#### Directions for this task:
Apart from the pictures, every record here must be copied word for word.

#### Information:
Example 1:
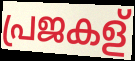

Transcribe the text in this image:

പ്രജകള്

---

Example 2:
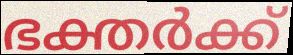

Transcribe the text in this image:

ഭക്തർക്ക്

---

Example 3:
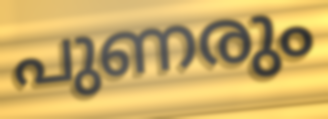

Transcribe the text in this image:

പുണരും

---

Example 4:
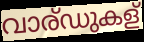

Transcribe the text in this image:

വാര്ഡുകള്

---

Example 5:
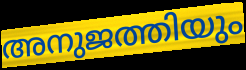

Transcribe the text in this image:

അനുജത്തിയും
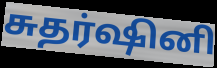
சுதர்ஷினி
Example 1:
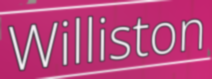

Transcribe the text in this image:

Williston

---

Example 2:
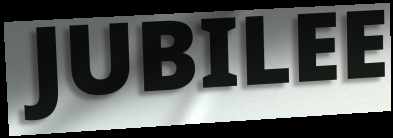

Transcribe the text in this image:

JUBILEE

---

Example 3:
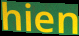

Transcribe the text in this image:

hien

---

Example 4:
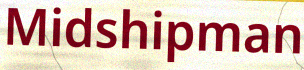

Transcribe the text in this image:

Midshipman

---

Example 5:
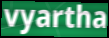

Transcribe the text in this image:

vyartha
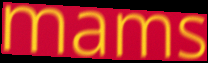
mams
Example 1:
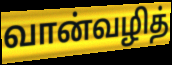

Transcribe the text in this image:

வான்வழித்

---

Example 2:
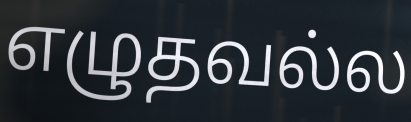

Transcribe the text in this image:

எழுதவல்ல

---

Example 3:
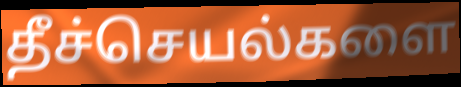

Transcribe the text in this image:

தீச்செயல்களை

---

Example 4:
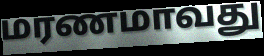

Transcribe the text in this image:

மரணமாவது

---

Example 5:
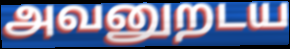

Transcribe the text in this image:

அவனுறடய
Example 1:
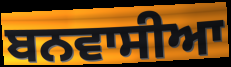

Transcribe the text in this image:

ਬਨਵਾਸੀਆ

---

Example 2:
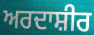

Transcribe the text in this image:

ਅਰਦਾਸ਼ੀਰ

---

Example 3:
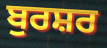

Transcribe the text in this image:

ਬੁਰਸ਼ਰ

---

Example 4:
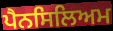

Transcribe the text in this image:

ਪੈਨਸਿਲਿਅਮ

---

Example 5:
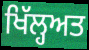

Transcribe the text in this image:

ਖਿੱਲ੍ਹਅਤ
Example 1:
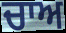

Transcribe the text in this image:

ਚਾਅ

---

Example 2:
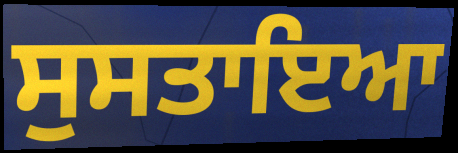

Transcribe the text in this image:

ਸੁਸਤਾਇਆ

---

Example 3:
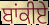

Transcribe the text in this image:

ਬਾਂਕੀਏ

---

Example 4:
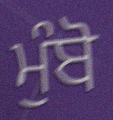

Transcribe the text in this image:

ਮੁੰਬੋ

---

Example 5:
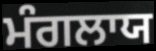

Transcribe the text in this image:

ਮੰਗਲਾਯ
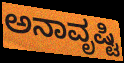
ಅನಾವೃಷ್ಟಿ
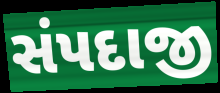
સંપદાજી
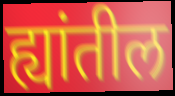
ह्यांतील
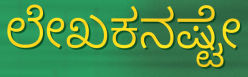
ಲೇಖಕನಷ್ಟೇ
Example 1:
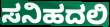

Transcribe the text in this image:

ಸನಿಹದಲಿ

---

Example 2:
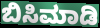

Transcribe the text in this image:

#### Response to this task:
Example 1:

Transcribe the text in this image:

പ്രജകള്

---

Example 2:

Transcribe the text in this image:

ഭക്തർക്ക്

---

Example 3:

Transcribe the text in this image:

പുണരും

---

Example 4:

Transcribe the text in this image:

വാര്ഡുകള്

---

Example 5:

Transcribe the text in this image:

അനുജത്തിയും
சுதர்ஷினி
Example 1:

Transcribe the text in this image:

Williston

---

Example 2:

Transcribe the text in this image:

JUBILEE

---

Example 3:

Transcribe the text in this image:

hien

---

Example 4:

Transcribe the text in this image:

Midshipman

---

Example 5:

Transcribe the text in this image:

vyartha
mams
Example 1:

Transcribe the text in this image:

வான்வழித்

---

Example 2:

Transcribe the text in this image:

எழுதவல்ல

---

Example 3:

Transcribe the text in this image:

தீச்செயல்களை

---

Example 4:

Transcribe the text in this image:

மரணமாவது

---

Example 5:

Transcribe the text in this image:

அவனுறடய
Example 1:

Transcribe the text in this image:

ਬਨਵਾਸੀਆ

---

Example 2:

Transcribe the text in this image:

ਅਰਦਾਸ਼ੀਰ

---

Example 3:

Transcribe the text in this image:

ਬੁਰਸ਼ਰ

---

Example 4:

Transcribe the text in this image:

ਪੈਨਸਿਲਿਅਮ

---

Example 5:

Transcribe the text in this image:

ਖਿੱਲ੍ਹਅਤ
Example 1:

Transcribe the text in this image:

ਚਾਅ

---

Example 2:

Transcribe the text in this image:

ਸੁਸਤਾਇਆ

---

Example 3:

Transcribe the text in this image:

ਬਾਂਕੀਏ

---

Example 4:

Transcribe the text in this image:

ਮੁੰਬੋ

---

Example 5:

Transcribe the text in this image:

ਮੰਗਲਾਯ
ಅನಾವೃಷ್ಟಿ
સંપદાજી
ह्यांतील
ಲೇಖಕನಷ್ಟೇ
Example 1:

Transcribe the text in this image:

ಸನಿಹದಲಿ

---

Example 2:

Transcribe the text in this image:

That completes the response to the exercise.